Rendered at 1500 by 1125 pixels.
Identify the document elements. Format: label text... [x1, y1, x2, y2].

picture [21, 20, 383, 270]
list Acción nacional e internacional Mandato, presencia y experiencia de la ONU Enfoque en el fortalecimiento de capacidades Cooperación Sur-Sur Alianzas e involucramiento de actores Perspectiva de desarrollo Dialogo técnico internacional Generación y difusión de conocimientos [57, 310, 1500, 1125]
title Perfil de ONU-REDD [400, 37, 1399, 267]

───

Copy every entry exactly, missing none.

Rendered at 1500 by 1125 pixels.
Identify the document elements. Format: label text... [x1, y1, x2, y2].

picture [21, 20, 383, 270]
list Acción nacional e internacional Mandato, presencia y experiencia de la ONU Enfoque en el fortalecimiento de capacidades Cooperación Sur-Sur Alianzas e involucramiento de actores Perspectiva de desarrollo Dialogo técnico internacional Generación y difusión de conocimientos [57, 310, 1500, 1125]
title Perfil de ONU-REDD [400, 37, 1399, 267]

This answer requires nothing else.